Abstract. The recognition problem for visibility graphs of simple polygons is not known to be in NP, nor is it known to be NP-hard. It is, however, known to be in PSPACE. Further, it can be shown that every such visibility graph contains a vertex such that the subgraph induced by the closed neighborhood of this vertex is isomorphic to the visibility graph of a convex fan.
    In this, and a companion paper, we address the characterization and recognition of visibility graphs of convex fans. We first obtain a complete characterization and a polynomial time recognition algorithm for visibility graphs of orthogonal convex fans, also known as staircase polygons. The proof is based on a direct specialization of a technique used to compute the visibility graph of an arbitrary simple polygon from a combinatorial encoding of the underlying configuration of points.
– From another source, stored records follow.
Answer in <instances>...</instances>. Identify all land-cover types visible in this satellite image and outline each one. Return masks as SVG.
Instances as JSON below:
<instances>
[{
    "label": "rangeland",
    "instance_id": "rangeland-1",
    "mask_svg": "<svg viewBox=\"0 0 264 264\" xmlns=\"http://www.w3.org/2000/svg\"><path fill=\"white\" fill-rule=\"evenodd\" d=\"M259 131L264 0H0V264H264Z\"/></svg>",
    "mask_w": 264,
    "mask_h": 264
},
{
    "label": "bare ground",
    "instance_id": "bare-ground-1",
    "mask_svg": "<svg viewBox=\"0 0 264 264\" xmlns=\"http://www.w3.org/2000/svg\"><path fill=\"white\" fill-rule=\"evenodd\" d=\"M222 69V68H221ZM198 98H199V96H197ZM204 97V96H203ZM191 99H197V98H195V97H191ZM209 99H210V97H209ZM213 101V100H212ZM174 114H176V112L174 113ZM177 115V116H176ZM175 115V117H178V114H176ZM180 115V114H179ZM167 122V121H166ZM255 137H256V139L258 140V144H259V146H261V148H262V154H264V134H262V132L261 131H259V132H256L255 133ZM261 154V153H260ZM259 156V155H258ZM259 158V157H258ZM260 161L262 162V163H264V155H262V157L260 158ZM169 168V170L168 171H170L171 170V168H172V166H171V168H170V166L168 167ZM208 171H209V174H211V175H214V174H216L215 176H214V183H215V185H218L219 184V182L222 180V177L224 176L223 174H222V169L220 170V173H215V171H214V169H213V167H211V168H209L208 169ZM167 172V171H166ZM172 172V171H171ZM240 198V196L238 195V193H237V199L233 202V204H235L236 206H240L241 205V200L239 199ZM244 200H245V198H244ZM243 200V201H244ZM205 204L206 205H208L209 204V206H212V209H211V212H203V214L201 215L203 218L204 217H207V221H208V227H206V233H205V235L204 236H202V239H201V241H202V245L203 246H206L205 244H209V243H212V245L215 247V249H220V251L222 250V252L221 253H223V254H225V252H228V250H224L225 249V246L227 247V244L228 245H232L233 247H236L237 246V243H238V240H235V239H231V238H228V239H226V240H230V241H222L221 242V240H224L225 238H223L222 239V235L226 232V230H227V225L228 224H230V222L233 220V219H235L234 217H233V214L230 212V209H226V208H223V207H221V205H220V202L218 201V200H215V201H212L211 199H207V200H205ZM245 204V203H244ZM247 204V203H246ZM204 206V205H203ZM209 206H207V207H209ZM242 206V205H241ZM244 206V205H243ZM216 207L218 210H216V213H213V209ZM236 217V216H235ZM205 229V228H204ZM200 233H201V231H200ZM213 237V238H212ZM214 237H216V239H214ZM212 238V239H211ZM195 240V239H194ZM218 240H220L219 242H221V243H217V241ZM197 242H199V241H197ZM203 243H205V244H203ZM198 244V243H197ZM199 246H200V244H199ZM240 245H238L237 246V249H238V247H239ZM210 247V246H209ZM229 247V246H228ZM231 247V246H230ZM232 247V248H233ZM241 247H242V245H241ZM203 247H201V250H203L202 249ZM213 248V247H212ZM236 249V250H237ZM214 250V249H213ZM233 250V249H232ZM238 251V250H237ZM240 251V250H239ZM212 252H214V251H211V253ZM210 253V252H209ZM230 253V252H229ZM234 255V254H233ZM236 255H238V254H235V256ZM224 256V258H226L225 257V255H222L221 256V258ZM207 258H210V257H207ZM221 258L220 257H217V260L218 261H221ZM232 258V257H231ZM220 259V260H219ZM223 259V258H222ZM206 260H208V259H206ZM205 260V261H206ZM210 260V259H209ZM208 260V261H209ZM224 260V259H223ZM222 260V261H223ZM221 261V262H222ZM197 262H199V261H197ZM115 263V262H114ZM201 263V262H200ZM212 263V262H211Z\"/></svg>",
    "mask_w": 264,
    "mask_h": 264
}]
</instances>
The characterization of visibility graphs of general convex fans, and a polynomial time recognition algorithm in the case when a hamiltonian cycle is presented as part of the imput to the problem, follows as a consequence.
    Any nondegenerate configuration of n points can be associated with a maximal chain in the weak Bruhat Order of the Symmetric Group $S_n$. The visibility graph of any simple polygon defined on this configuration is completely determined by this maximal chain via a one-to-one correspondence between maximal chains and balanced tableaux of a certain shape.
    In the case of staircase polygons, we define a class of graphs called persistent graphs and show that the visibility graph of a staircase polygon is persistent. We then describe an algorithm that recovers a representative maximal chain in the weak Bruhat order from a given persistent graph. In the companion paper we show how to reconstruct a configuration of points and a staircase polygon from the maximal chain by the algorithm in this paper.
    These results are then generalized to obtain a characterization and a recognition algorithm from the visibility graph of general convex fans.